**JOB**
What is the number of lines in these entries that contain "uuid"? State it alone.

**DATA FOR ANALYSIS**

=== Begin Enclosure ===

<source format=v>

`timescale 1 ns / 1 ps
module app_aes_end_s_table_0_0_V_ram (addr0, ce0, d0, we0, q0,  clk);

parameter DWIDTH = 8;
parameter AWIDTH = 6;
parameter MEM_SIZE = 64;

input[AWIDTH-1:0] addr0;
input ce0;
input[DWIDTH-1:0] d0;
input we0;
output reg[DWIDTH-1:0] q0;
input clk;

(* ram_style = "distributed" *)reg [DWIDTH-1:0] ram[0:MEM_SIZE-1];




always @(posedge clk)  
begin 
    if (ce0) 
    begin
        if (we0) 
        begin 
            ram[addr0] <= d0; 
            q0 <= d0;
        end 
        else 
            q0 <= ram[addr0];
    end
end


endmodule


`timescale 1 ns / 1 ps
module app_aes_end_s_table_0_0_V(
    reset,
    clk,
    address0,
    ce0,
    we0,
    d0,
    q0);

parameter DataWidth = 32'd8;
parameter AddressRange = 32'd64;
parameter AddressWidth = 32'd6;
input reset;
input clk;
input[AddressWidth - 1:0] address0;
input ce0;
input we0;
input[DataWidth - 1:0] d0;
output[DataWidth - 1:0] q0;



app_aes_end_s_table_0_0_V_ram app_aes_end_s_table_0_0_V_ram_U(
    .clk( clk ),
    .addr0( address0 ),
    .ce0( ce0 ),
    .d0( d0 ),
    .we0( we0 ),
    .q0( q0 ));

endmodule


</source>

=== End Enclosure ===
=== Begin Enclosure ===

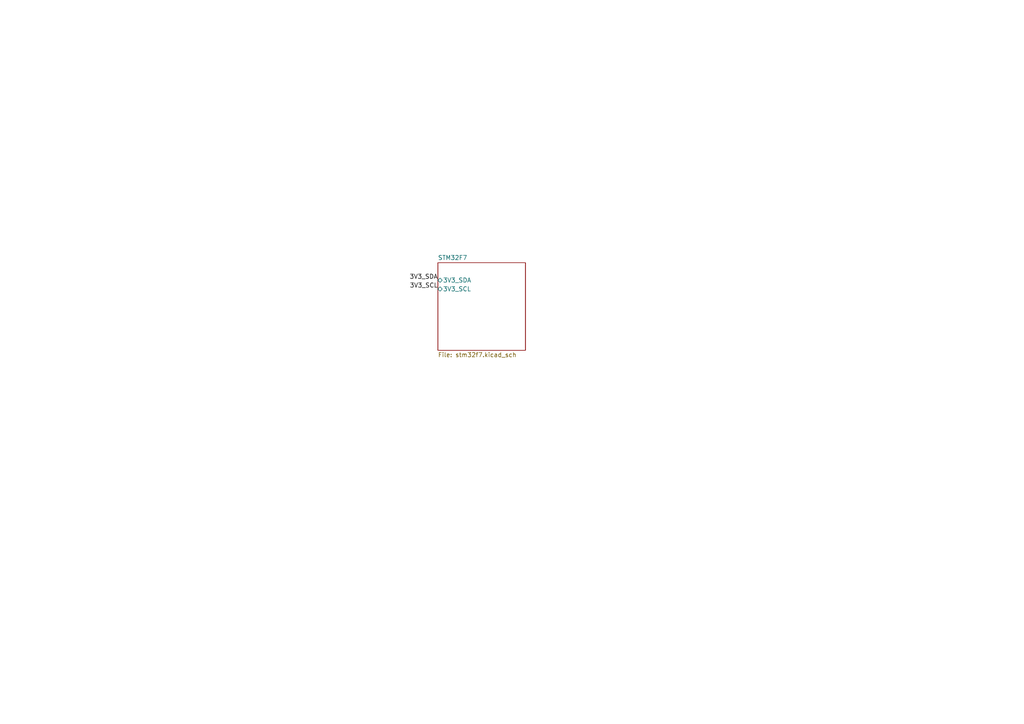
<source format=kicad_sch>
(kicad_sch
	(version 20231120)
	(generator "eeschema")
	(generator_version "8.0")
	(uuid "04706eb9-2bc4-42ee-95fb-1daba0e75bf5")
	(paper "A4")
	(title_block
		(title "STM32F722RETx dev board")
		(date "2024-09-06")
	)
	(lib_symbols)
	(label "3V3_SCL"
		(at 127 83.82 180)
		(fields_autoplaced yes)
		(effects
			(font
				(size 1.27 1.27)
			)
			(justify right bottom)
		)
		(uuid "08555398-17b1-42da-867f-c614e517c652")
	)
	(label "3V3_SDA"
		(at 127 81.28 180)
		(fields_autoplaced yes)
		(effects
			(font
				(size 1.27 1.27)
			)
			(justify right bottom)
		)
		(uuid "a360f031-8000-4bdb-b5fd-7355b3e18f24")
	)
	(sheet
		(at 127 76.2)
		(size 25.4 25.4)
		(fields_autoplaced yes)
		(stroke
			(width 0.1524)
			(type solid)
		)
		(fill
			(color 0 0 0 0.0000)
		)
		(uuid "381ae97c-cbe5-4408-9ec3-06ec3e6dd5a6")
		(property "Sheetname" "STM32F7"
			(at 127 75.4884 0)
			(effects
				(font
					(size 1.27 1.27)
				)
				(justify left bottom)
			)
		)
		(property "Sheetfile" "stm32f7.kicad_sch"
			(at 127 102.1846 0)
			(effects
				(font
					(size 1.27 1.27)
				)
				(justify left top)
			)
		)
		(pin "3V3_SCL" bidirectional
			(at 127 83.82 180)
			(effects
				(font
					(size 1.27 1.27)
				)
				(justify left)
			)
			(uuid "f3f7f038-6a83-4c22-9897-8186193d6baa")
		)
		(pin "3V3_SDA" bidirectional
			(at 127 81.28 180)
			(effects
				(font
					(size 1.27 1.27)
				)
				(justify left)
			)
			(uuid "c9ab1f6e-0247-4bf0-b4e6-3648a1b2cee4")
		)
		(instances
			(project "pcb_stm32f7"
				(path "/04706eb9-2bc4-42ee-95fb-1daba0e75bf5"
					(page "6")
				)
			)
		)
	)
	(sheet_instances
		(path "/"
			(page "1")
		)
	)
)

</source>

=== End Enclosure ===

**RESPONSE**
6